#### Task to complete
Start at the line in the entries below that contains "nødvendigt.", stop at the line that contains "sig, hvis en", and output exactly the lines in that span, both ends included.

#### Data in this exercise
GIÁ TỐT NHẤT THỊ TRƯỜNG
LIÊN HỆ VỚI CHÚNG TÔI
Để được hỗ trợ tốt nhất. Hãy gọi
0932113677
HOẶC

...

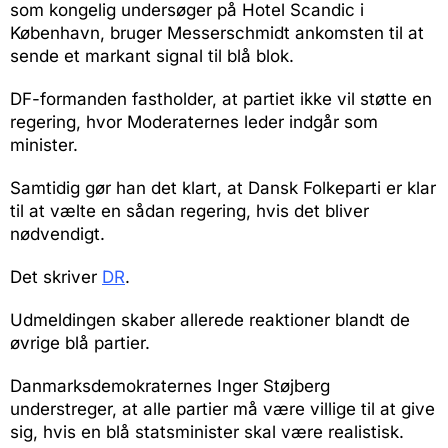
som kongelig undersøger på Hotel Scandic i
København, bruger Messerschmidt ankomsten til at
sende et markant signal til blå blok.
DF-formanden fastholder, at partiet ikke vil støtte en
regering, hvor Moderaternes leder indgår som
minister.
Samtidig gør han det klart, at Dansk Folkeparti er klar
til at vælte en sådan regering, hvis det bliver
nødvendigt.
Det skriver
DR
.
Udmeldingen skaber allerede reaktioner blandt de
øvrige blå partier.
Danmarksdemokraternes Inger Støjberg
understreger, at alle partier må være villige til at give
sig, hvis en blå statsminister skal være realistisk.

#### Response
nødvendigt.
Det skriver
DR
.
Udmeldingen skaber allerede reaktioner blandt de
øvrige blå partier.
Danmarksdemokraternes Inger Støjberg
understreger, at alle partier må være villige til at give
sig, hvis en blå statsminister skal være realistisk.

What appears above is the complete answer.